• _Required work_
Write out only the lines from the line containing "focal_mm: 106" to the end of the listing below, both included, exactly as they stand. Drop the pictures.

• _Provided records_
::::::::::

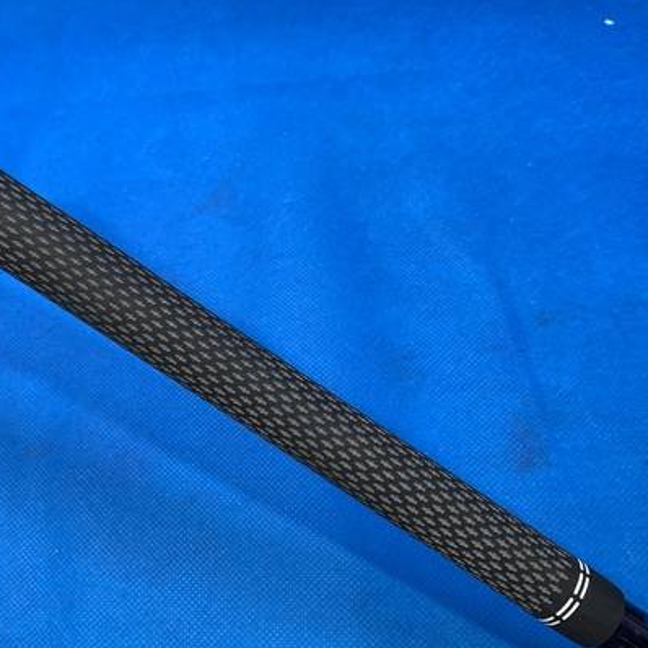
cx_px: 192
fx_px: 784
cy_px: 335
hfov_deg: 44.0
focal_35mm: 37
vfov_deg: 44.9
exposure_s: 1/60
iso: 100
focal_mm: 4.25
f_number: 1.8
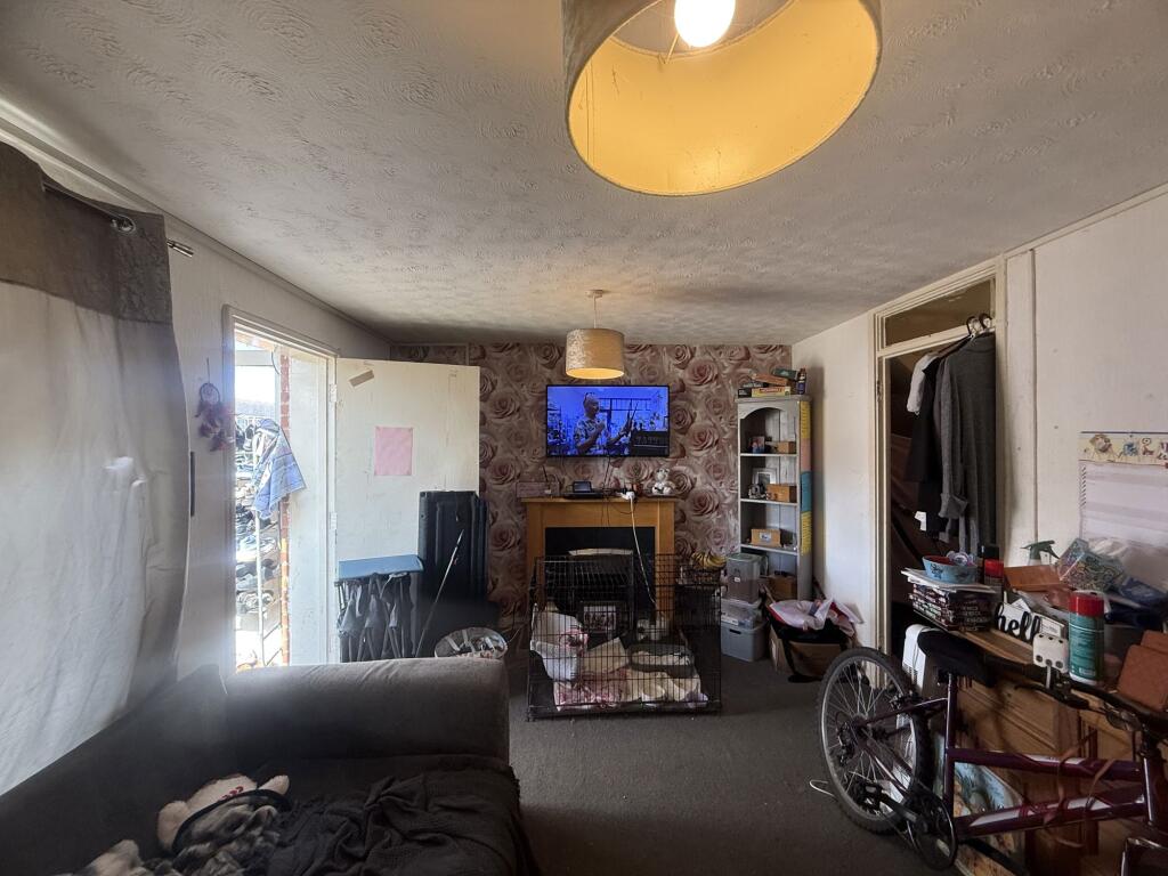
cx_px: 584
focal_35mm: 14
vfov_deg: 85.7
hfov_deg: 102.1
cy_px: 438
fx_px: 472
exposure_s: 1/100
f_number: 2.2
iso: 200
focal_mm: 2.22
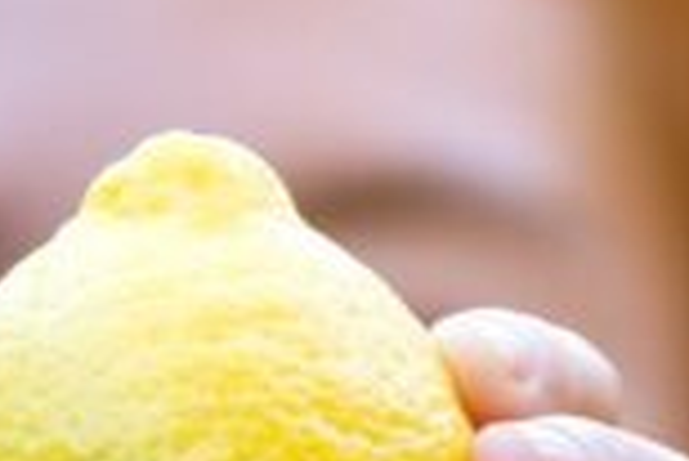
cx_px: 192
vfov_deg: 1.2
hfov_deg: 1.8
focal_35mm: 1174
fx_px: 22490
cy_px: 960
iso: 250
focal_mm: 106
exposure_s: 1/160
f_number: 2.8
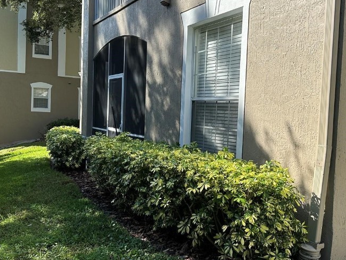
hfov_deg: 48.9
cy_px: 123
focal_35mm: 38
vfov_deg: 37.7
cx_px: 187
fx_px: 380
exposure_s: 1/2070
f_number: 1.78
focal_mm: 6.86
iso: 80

::::::::::

• _Response to the task_
focal_mm: 106
exposure_s: 1/160
f_number: 2.8
hfov_deg: 48.9
cy_px: 123
focal_35mm: 38
vfov_deg: 37.7
cx_px: 187
fx_px: 380
exposure_s: 1/2070
f_number: 1.78
focal_mm: 6.86
iso: 80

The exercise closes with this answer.